PTnaCâmara – O senhor já chegou a declarar que o modelo de “presidencialismo de coalisão” faliu. Existe alguma alternativa?

Guimarães – O modelo tem que ser repensado. Ele faliu. Essa aliança de centro que foi feita, faliu, tá errada, ninguém aceita mais isso. E o nosso papel agora é repensar a esquerda, temos que reformular a esquerda. A esquerda do Brasil como um todo, não só o PT, tem que pensar algo maior do que os partidos. Eu sou muito adepto da tese da frente. Temos que evoluir para uma frente ampla aqui no Brasil, com uma plataforma mínima para disputar com a elite brasileira os rumos do País na área social, econômica e política. Se não fizermos essa reforma interna, como vamos propor reformas para o País? A principal reforma que temos que fazer hoje é reformar o PT e a esquerda. A esquerda não pode pensar ‘cada um por si e Deus por todos’, ela precisa ser reformada. O PT não corre risco, será sempre um partido grande de esquerda, que tem base social e representatividade. Agora, não é suficiente para ele sozinho dar conta da conjuntura. Tem que agregar outra construção que, para mim, é uma frente mais ampla. O PT tem que olhar com muito cuidado, ser mais humilde. Eu prefiro um passo atrás, para dar dois lá na frente, do que achar que tem que continuar do mesmo jeito.

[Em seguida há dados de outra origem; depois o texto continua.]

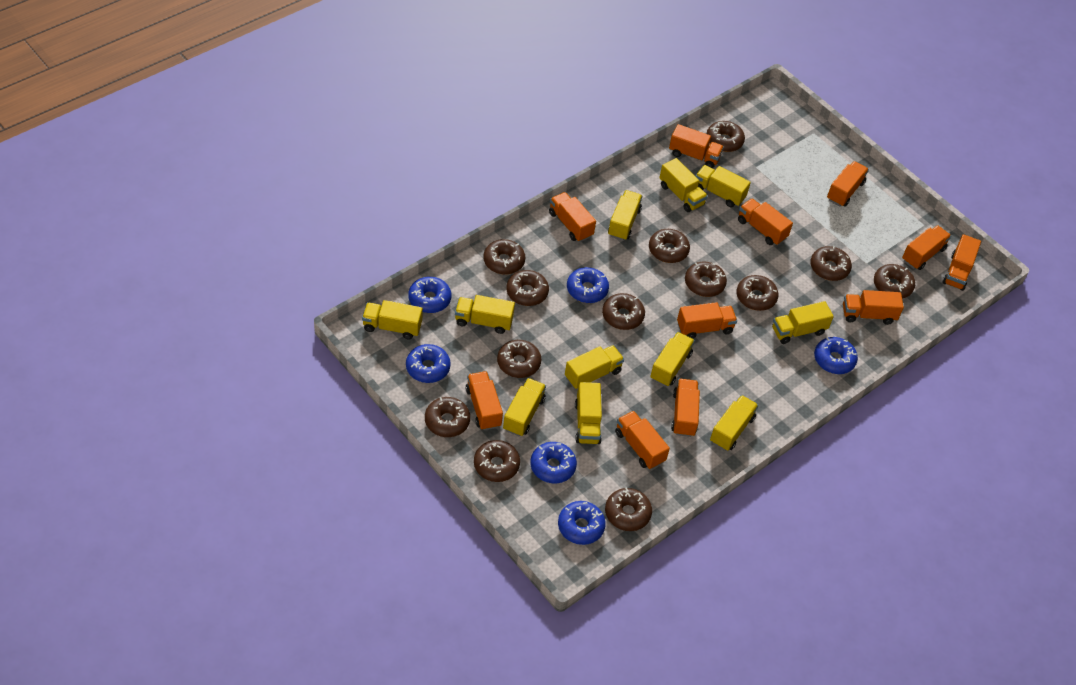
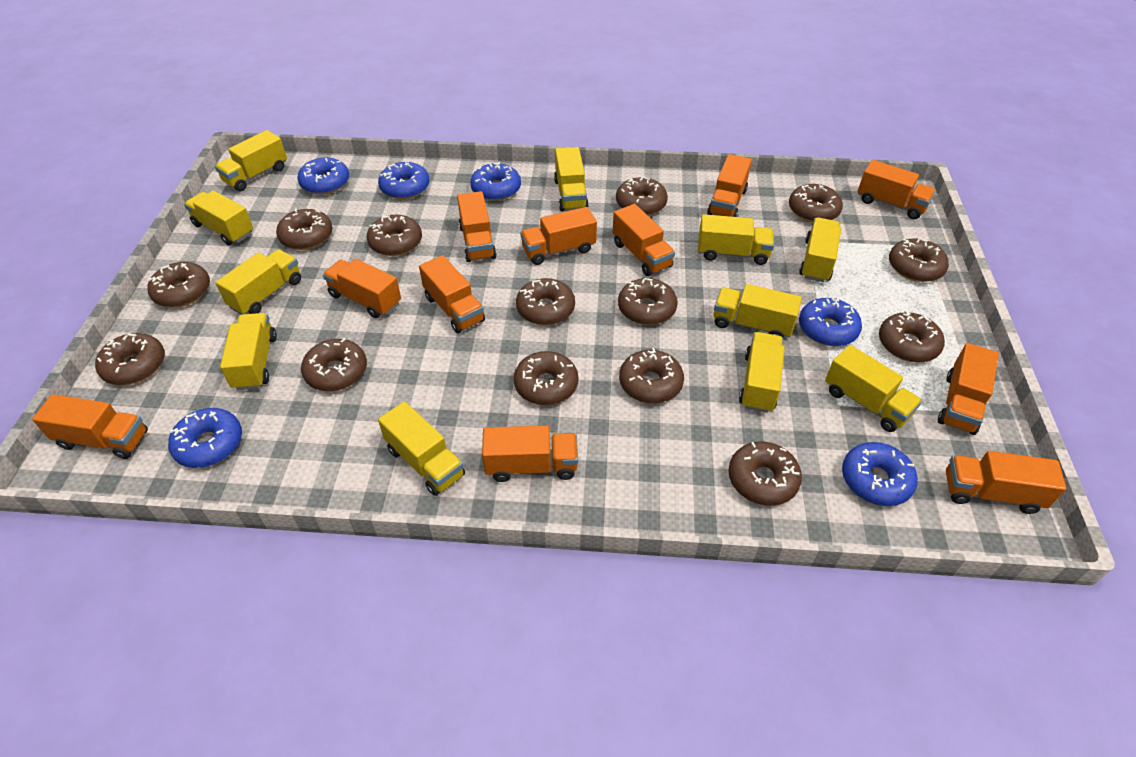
brown donut: 13 -> 14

PTnaCâmara – E que leitura o senhor faz do cenário das eleições municipais deste ano?

Guimarães – Acho que o Lula, a Dilma e os ministros da Dilma têm que percorrer o País. Nós saímos desse episódio momentaneamente muito fortalecidos, isso pode se refletir numa eleição. Temos que colocar o pé na estrada. Menos gabinete e mais pé na estrada para dialogar com a nossa base social. E mostrar o que fizemos de bom para o País. Ninguém tira esse nosso legado. Chegar no Nordeste e falar das obras hídricas, falar dos benefícios sociais. Tem coisa melhor? Falar das universidades, do filho do pobre nas universidades. Temos que percorrer o País. Não tem que ter choro, temos que ir para as ruas, denunciando o golpe e tentar reverter no Senado. Não podemos fazer isso só o PT, tem que ser algo com o conjunto da Frente Brasil Popular. Estou animado, por mais que o coração esteja ferido e partido, estou animado para enfrentar os novos desafios.